Google deceives us with Gemini, its new artificial intelligence

Google gave a demonstration of its new Artificial Intelligence model, Gemini, which left many of us speechless, but It turns out that he cheated to intentionally deceive us.

The race for Artificial Intelligence (AI) has begun, and OpenAI has left large companies out of the game. Apple continues doing its thing, without rushing but it seems that it is working on its own model that we could start to see from the next iPhone 16. But Google does seem to be in a hurry, and has presented what Gemini can dohis new AI model, with a video that is impressive, or rather, it would be if it were true, because he has cheated.

In a video that in less than 48 hours already has almost two million views, we can see how Gemini works in a way that we had never seen until now. Using live images and voice, AI Google answers our voice questions, recognizing at all times what is happening in the images, at the same time it happens, without waiting times. If you waste a few minutes watching the video you will be impressed, without a doubt.

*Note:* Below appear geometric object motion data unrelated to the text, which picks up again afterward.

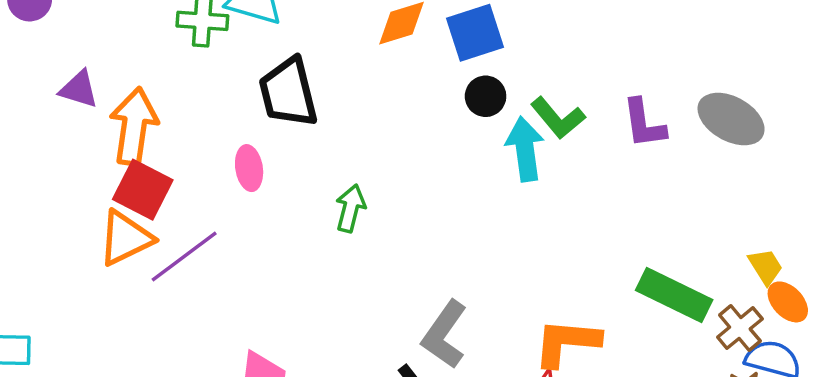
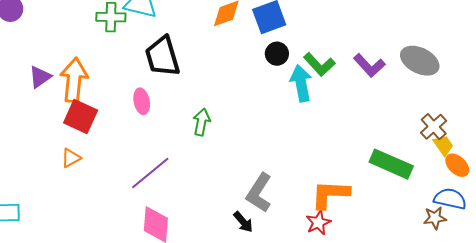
purple triangle: (79, 89) -> (40, 77), moved, turned -50
purple L-shape: (644, 124) -> (369, 65), turned -32
orange triangle: (125, 238) -> (71, 158), moved, size x0.6
purple line: (184, 256) -> (150, 173), moved
brown cross: (740, 328) -> (434, 127), moved

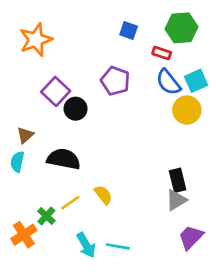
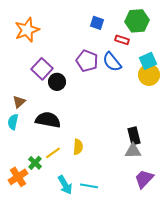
blue semicircle: (168, 82) -> (112, 62), moved
yellow circle: (187, 110) -> (149, 75), moved
yellow semicircle: (103, 195) -> (78, 147), turned 42
gray triangle: (176, 200) -> (133, 151), turned 30

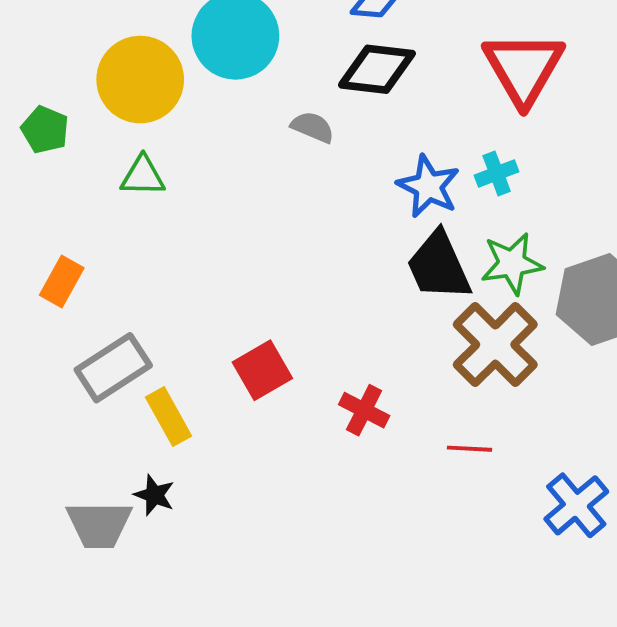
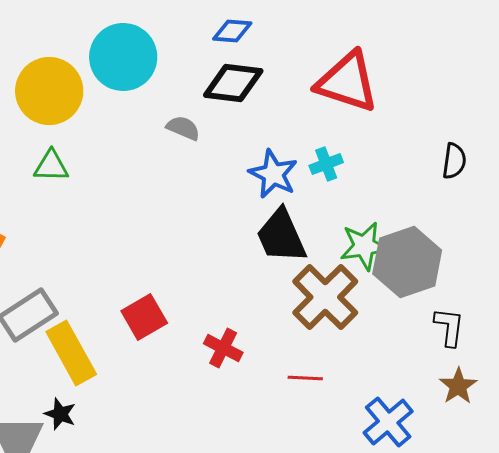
red triangle: (524, 68) -> (347, 82), turned -42
green star: (512, 263) -> (364, 246), moved
yellow rectangle: (169, 417) -> (71, 353), size x1.4

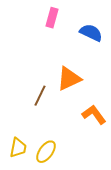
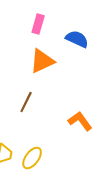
orange triangle: (69, 79) -> (42, 61), moved

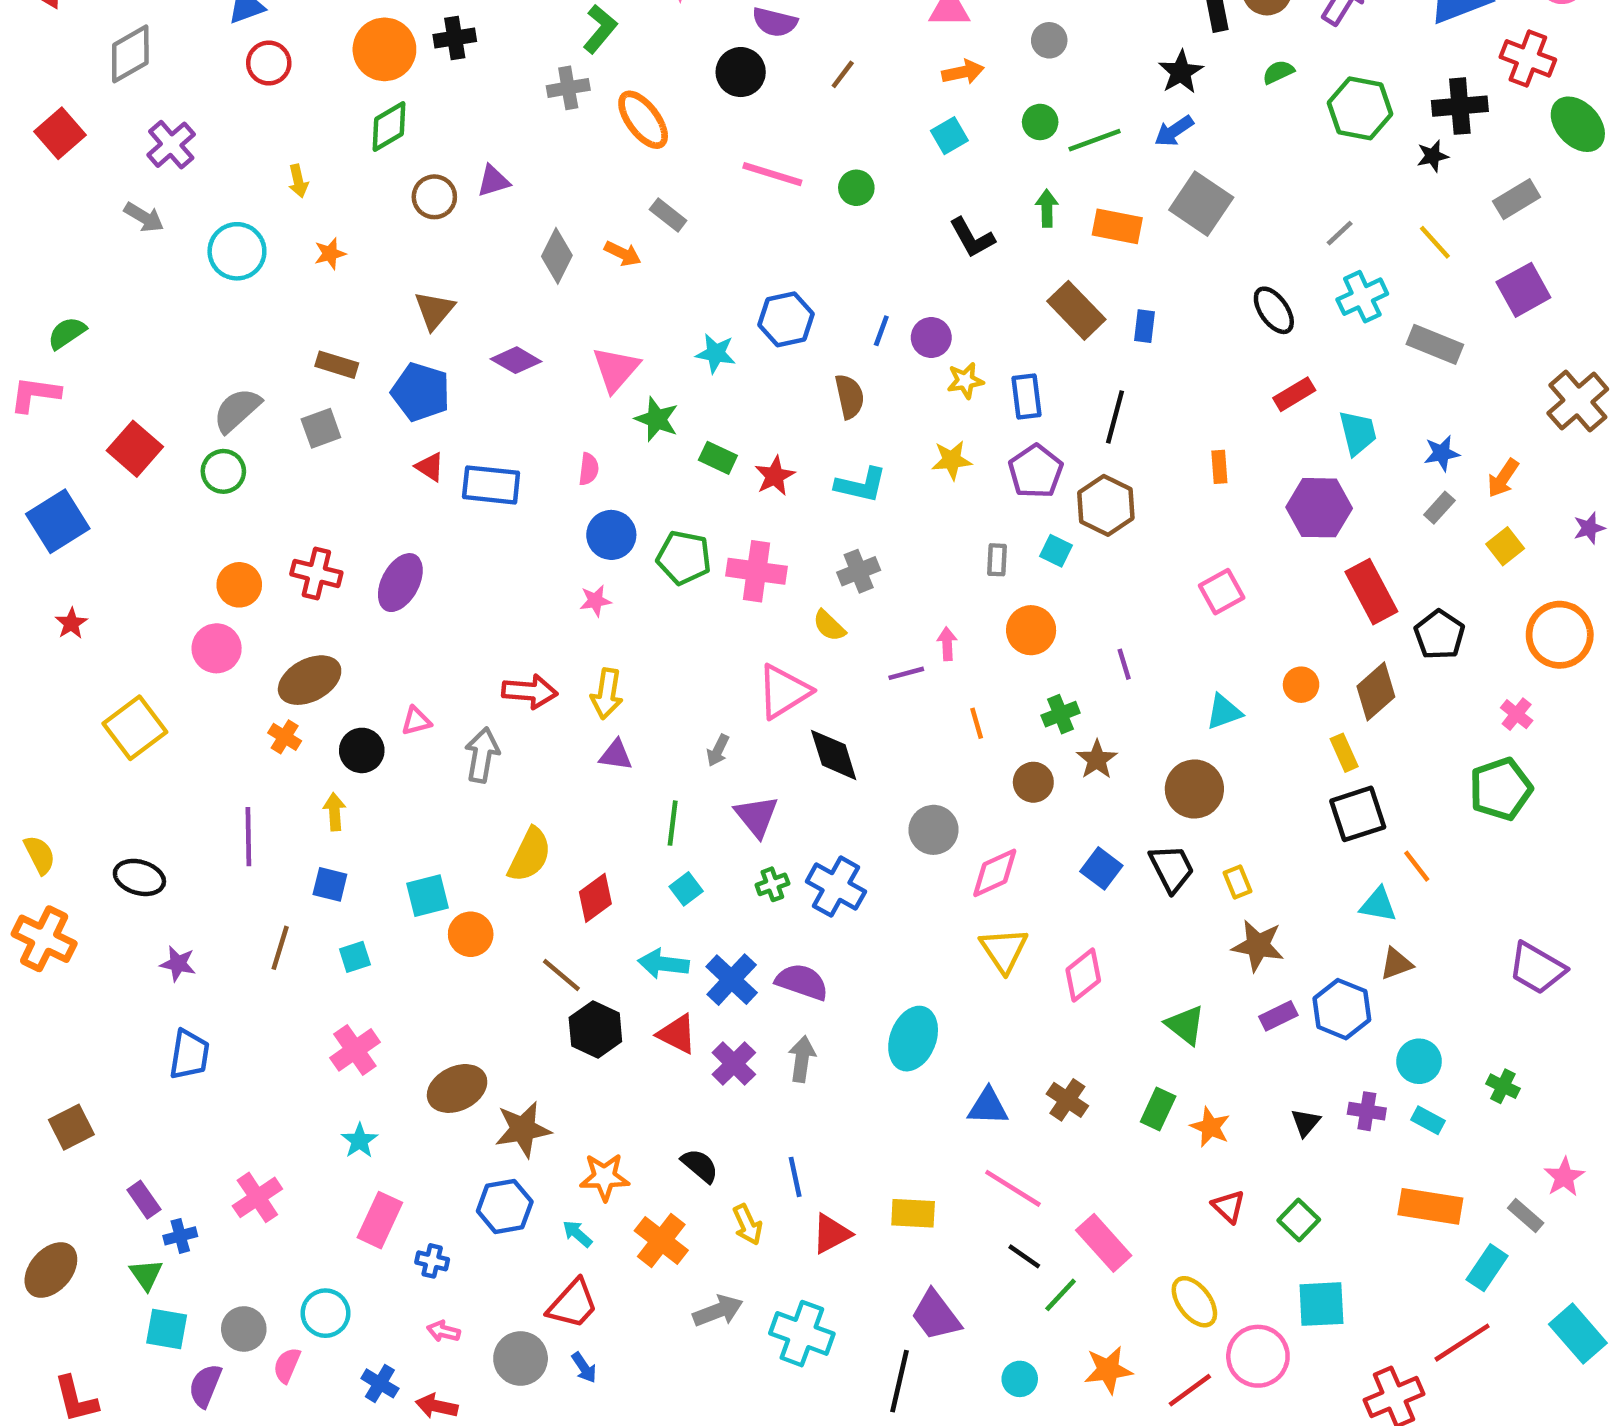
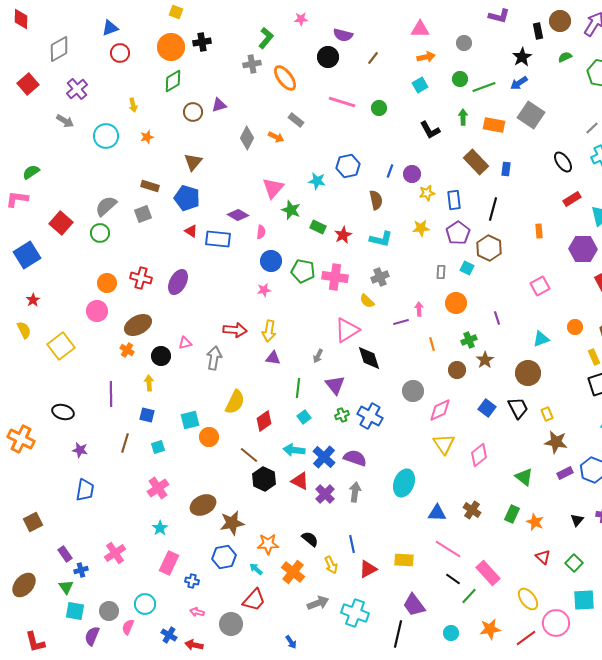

But it turns out that's not how Gemini works. The Google model does not recognize the video images that we see, but rather what it really recognizes are still images and written questions, nothing to do with what is shown in the video. For example, so that you understand well what I mean, at minute 4:27 we can see how three drawings are presented (Sun, Saturn and Earth) and we are asked if it is the correct order. Gemini's response is that it is not correct, and she adds the actual order. But that's not how things happen, what Gemini sees is a photo of the three stars and a written question: «Is this the correct order? Consider the distance to the sun and explain your reasoning.

Google Gemini

The entire Google video is a montage that has nothing to do with how Gemini actually works. It is true that Google's AI gives us the answers that we see in the video, and that the images that we see in it are used, but The “how” is very important, and here Google has deceived us. Showing us how the model actually works would have been the right thing to do, but it certainly wouldn't have been so impressive, right?